Well, just yesterday one of my readers sent me a photograph of a news article from North Dakota about how a similar thing is happening up there.  Hundreds of rail workers are being laid off, and engines are just sitting idle on the tracks because there is literally nothing for them to do…

North Dakota Railroad Engines Idle

Intuitively, does it seem like this should be happening in a “healthy” economy?

Of course not.

The reason why this is happening is because businesses have been selling less stuff.  Total business sales have now been declining for almost two years, and they are now close to 15 percent lower than they were in late 2014.

Because sales are way down, unsold inventories are really starting to pile up.  The inventory to sales ratio is now close to the level it was at during the worst moments of the last recession, and many analysts expect it to continue to keep going up.

Why can’t people understand what is happening?  So far this year, job cut announcements are up 24 percent and the number of commercial bankruptcies is shooting through the roof.  Signs that we are in the early chapters of a new economic downturn are all around us, and yet denial is everywhere.

For instance, just consider this excerpt from a CNBC article entitled “This key recession signal is broken“…

Treasury yields are behaving as if they are signaling a recession, but strategists say this time it’s more likely a sign of something else.

The market has been buzzing about the flattening yield curve, or the fact that yields on longer duration Treasurys are getting closer to yields on shorter duration securities.

In the case of 10-year notes and two-year notes, that spread was the flattest Friday than it has been on a closing basis since late 2007. The yield curve had turned negative in 2006 and stayed there for months in 2007 before turning higher ahead of the Great Recession. The spread was at 95 at Friday’s curve but widened Monday to more than 96.

Treasury yields are very, very clearly telling us that a new recession is here, but because the “experts” don’t want to believe it they are telling us that the signal is “broken”.
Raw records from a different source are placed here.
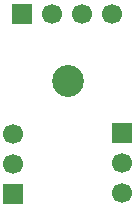
<source format=gts>
G04 #@! TF.GenerationSoftware,KiCad,Pcbnew,9.0.2*
G04 #@! TF.CreationDate,2025-07-05T11:04:00-07:00*
G04 #@! TF.ProjectId,Passive,50617373-6976-4652-9e6b-696361645f70,rev?*
G04 #@! TF.SameCoordinates,Original*
G04 #@! TF.FileFunction,Soldermask,Top*
G04 #@! TF.FilePolarity,Negative*
%FSLAX46Y46*%
G04 Gerber Fmt 4.6, Leading zero omitted, Abs format (unit mm)*
G04 Created by KiCad (PCBNEW 9.0.2) date 2025-07-05 11:04:00*
%MOMM*%
%LPD*%
G01*
G04 APERTURE LIST*
%ADD10C,2.700000*%
%ADD11R,1.700000X1.700000*%
%ADD12C,1.700000*%
G04 APERTURE END LIST*
D10*
X152500000Y-81500000D03*
D11*
X147885000Y-91080000D03*
D12*
X147885000Y-88540000D03*
X147885000Y-86000000D03*
X157115000Y-91040000D03*
X157115000Y-88500000D03*
D11*
X157115000Y-85960000D03*
X148615000Y-75885000D03*
D12*
X151155000Y-75885000D03*
X153695000Y-75885000D03*
X156235000Y-75885000D03*
M02*

</source>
For many Americans, all that seems to matter is that the stock market has recovered from the horrible crashes last August and earlier this year.  But in the end, I am convinced that those crashes will simply be regarded as “foreshocks” of a much greater crash in our not too distant future.

But if you don’t want to believe me, perhaps you will listen to Goldman Sachs.  They just came out with six reasons why stocks are about to tumble.

Or perhaps you will believe Bank of America.  They just came out with nine reasons why a big stock market decline is on the horizon.

To me, one of the big developments has been the fact that stock buybacks are really starting to dry up.  In fact, announced stock buybacks have declined 38 percent so far this year

After snapping up trillions of dollars of their own stock in a five-year shopping binge that dwarfed every other buyer, U.S. companies from Apple Inc. to IBM Corp. just put on the brakes. Announced repurchases dropped 38 percent to $244 billion in the last four months, the biggest decline since 2009, data compiled by Birinyi Associates and Bloomberg show. “If the only meaningful source of demand in the market is companies buying their own shares back, then what happens if that goes away?” asked Brad McMillan, CIO of Commonwealth “We should be concerned.”

Stock buybacks have been one of the key factors keeping stock prices at artificially inflated levels even though underlying economic conditions have been deteriorating.  Now that stock buybacks are drying up, it is going to be difficult for stocks to stay disconnected from economic reality.

A lot of people have been asking me recently when the next crisis is going to arrive.

I always tell them that it is already here.

Just like in early 2008, economic conditions are rapidly deteriorating, but the stock market has not gotten the memo quite yet.

And just like in 2008, when the financial markets do finally start catching up with reality it will likely happen very quickly.

So don’t take your eyes off of the deteriorating economic fundamentals, because it is inevitable that the financial markets will follow eventually.